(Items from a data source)
--------------------------------------------------
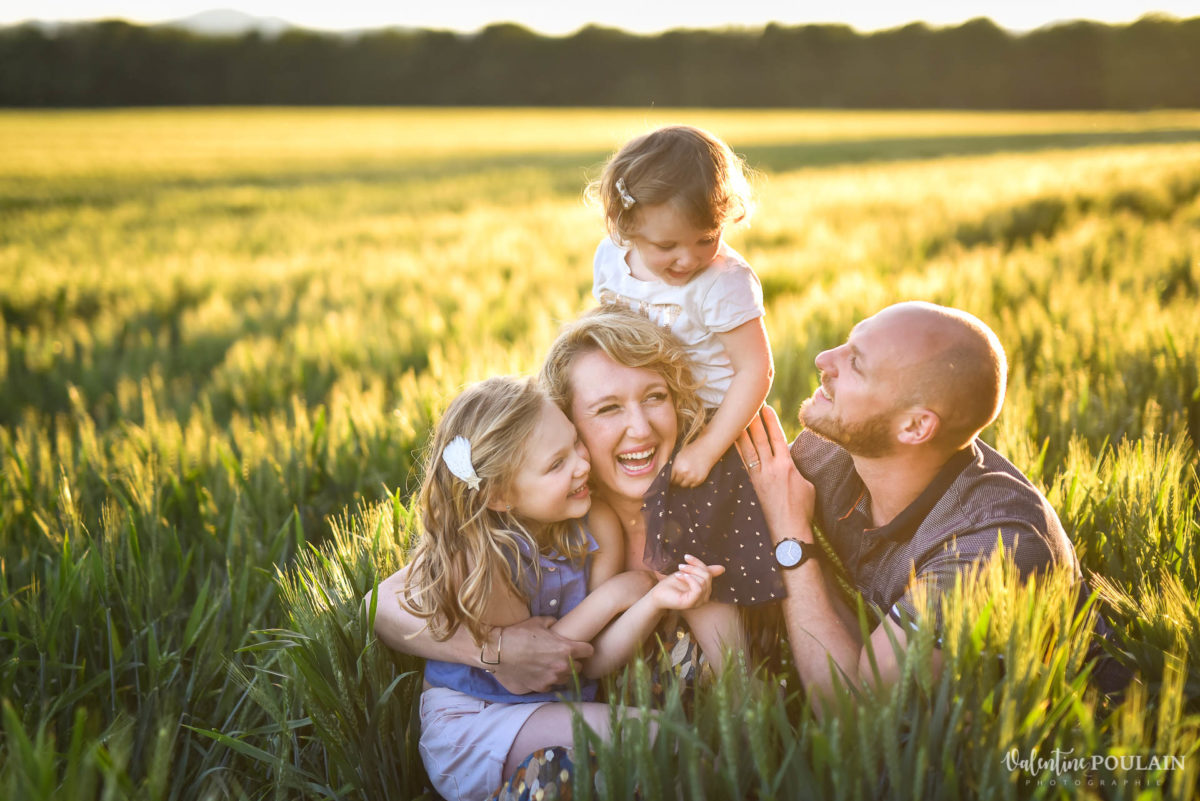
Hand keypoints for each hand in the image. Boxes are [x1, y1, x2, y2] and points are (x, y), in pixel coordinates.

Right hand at [491, 617, 593, 693]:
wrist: (497, 652)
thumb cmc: (518, 634)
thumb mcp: (538, 622)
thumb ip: (552, 623)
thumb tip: (556, 625)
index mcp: (566, 649)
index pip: (589, 651)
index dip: (585, 648)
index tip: (581, 647)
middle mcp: (562, 667)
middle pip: (579, 668)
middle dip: (573, 662)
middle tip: (563, 656)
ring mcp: (552, 679)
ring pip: (565, 679)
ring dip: (561, 673)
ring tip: (551, 666)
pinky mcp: (540, 688)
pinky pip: (550, 685)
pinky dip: (547, 680)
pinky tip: (539, 673)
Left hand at [649, 554, 724, 609]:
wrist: (658, 594)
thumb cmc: (672, 584)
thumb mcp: (689, 574)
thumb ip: (704, 571)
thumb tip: (722, 568)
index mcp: (705, 590)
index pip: (709, 573)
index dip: (699, 563)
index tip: (686, 557)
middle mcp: (704, 597)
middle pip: (708, 576)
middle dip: (694, 567)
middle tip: (681, 566)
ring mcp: (699, 602)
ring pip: (704, 581)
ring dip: (690, 572)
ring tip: (679, 572)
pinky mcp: (692, 603)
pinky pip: (698, 588)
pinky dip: (689, 579)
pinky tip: (680, 576)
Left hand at [669, 441, 718, 487]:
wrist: (706, 450)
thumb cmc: (691, 451)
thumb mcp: (678, 456)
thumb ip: (672, 466)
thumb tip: (666, 476)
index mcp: (677, 467)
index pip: (669, 478)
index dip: (669, 478)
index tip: (670, 477)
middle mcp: (685, 473)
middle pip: (676, 483)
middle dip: (676, 480)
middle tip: (678, 475)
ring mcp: (693, 478)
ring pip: (683, 485)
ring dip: (683, 481)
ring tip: (685, 474)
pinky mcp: (699, 480)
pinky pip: (692, 485)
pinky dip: (691, 482)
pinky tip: (692, 474)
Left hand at [735, 405, 816, 543]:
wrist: (790, 530)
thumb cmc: (803, 508)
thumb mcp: (807, 484)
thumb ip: (795, 468)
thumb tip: (787, 461)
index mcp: (786, 466)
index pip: (777, 437)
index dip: (770, 421)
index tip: (765, 407)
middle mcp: (771, 468)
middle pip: (760, 439)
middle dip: (754, 420)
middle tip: (747, 404)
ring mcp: (759, 476)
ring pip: (748, 449)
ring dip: (742, 432)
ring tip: (735, 418)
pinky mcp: (753, 484)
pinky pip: (744, 462)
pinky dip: (738, 449)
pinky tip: (732, 441)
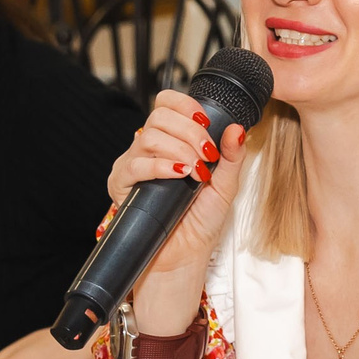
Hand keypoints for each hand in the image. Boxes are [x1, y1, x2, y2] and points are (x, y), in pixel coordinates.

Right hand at [105, 92, 252, 322]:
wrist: (183, 256)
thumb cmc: (200, 222)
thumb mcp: (225, 186)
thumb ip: (232, 157)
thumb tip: (237, 128)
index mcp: (172, 140)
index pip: (168, 103)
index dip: (186, 105)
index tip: (207, 123)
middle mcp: (149, 147)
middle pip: (160, 115)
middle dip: (190, 131)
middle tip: (207, 156)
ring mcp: (133, 164)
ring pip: (150, 136)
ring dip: (179, 150)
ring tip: (195, 173)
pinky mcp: (122, 185)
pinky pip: (135, 164)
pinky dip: (160, 166)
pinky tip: (178, 174)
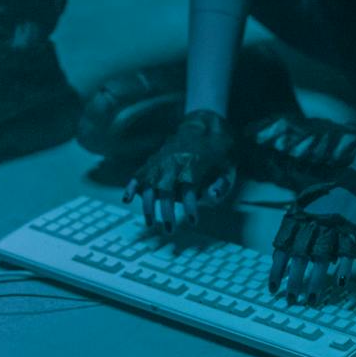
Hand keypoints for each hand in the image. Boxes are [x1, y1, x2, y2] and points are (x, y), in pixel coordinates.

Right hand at [123, 109, 234, 234]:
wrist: (203, 125)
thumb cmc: (218, 154)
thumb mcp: (228, 168)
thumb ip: (222, 184)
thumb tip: (212, 197)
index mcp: (193, 165)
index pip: (190, 189)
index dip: (191, 206)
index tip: (193, 221)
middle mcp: (174, 165)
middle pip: (167, 191)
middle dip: (167, 211)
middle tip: (169, 230)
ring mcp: (160, 164)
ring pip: (150, 186)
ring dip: (148, 206)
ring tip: (150, 223)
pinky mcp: (152, 163)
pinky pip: (138, 176)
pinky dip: (131, 187)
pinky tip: (127, 199)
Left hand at [266, 171, 355, 304]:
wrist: (351, 187)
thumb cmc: (322, 204)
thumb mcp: (301, 212)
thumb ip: (291, 234)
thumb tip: (282, 263)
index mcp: (297, 223)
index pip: (282, 250)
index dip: (277, 271)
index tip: (273, 288)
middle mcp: (312, 228)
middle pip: (300, 258)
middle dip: (295, 281)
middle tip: (291, 300)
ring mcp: (332, 231)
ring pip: (322, 260)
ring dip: (316, 281)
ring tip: (312, 299)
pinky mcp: (350, 235)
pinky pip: (347, 255)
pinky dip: (344, 270)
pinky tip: (339, 284)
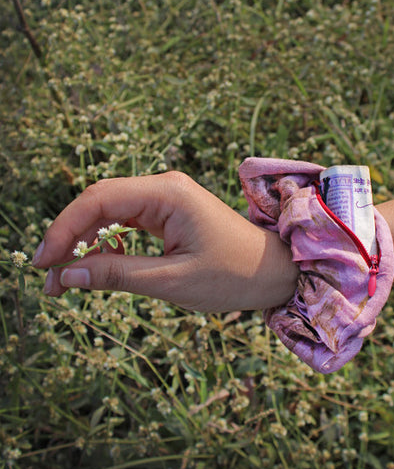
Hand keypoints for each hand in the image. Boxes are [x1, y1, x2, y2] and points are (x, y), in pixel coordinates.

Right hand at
--------------------------------------------------
Requirement:
What you return must be an exact retyping of the lines above starting at the line with "middle pip: (160, 115)" and ending at the line with "pinky tip: (178, 174)", and nothing besides.

Task result:
middle pip: (160, 115)
middle dip: (190, 131)
middle tip: (207, 156)
ring mcp: (133, 164)
ring pip: (150, 136)
ring dip: (179, 150)
ring tip: (195, 173)
pinky mcp: (122, 185)
pinky pip: (135, 164)
pinky dip: (160, 166)
pinky tip: (178, 174)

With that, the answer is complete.